Her eyes are nearly black, and their fathoms impossible to navigate, especially on days like today. She’s looking right through me. She knows I’m here. She knows who I am—always—but it’s like any other day, if her nonchalance is any indication. I want to plow into her arms, to feel her embrace tighten, as if she’ll never let me go. Instead, she leans over her snack table and resumes sketching. Continues humming, as if she’s content to be locked away here, as if a life with me isn’t worth a fight for her freedom.

Sheila turns to leave us alone. “Have a nice visit. Ring me when you want an escort out.”

It’s then I realize there’s no knob on the inside. I was right. She’s been moved—to a more secure wing of the building.

Buried alive, buried alive, buried alive …

I bring a few fingers to the pain beginning to accumulate in my temples. I can’t have a graphomania attack here. I just can’t. But already, I’m fixating on the image of my pen. Already, I’m envisioning the next blank page in my notebook. Please, God. Please. I feel the words engraving into my mind, actually feel the script taking form in my head. Please. Help me fight it. Just this once.

The moment the door clicks closed, the words scatter to the periphery. They’re not gone—I feel them beginning to encroach again—but I’m holding them at bay.

My mother drops her project—“Calliope, listen to me”—and grasps my hands over the surface of the tray.

I startle, although I know there’s no reason to be afraid of her temporarily slipping into mania. It’s nothing new. This has been happening most of my life. Still, it’s been a while since she’s accosted me like this, and I’m taken aback.

“It’s beautiful,” she says, as if we’re in the middle of a conversation, and I ought to know what she’s talking about. “The most beautiful pendant in the world, and I want you to have it. It’ll help you go home.”

She’s been talking about this pendant since Palmer sequestered her here, or maybe because he put her here. But no one has seen it—even, I suspect, my mother—if not in our imaginations.

“Mom …” I search her eyes for the here and now.

Claw at the case, claw at the case, claw at the case …

“Callie.” She brings a hand to my cheek, her eyes softening. “Well, sit down. It ain’t much, but it’s home, right?”

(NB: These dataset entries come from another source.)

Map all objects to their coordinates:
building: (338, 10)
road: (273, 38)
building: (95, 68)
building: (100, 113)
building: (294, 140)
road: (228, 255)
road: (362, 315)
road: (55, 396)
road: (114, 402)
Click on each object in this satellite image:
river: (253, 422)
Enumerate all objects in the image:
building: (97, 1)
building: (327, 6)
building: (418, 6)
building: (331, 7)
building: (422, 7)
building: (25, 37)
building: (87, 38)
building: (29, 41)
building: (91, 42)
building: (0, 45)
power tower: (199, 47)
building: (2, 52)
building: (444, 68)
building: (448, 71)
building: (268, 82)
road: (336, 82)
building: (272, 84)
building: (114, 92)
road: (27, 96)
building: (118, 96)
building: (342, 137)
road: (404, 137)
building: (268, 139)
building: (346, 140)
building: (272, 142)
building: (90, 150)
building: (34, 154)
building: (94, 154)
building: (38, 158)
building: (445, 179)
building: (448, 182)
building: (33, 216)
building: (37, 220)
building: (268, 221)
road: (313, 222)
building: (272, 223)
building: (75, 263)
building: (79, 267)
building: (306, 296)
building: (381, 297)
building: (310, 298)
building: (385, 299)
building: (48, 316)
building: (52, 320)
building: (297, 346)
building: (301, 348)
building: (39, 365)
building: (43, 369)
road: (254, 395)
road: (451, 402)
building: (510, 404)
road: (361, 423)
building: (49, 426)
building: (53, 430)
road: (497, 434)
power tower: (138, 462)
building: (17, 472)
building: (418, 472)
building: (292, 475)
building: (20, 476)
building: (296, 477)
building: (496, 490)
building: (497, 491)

Despite the no-way-out, it’s as much of a home as any other room in this joint. I open the tabletop refrigerator and grasp a small bottle of water, the only beverage available outside the cafeteria. It’s a far cry from the flavorful coffees she used to sip at the Vagabond.

“Any word on Palmer? Have you seen him?”

It’s odd that she asks about him, seeing as though she’s in here because of him. One Sunday evening, she knifed him in the confessional. She’d wanted to kill him, she’d told me, before he crossed another line.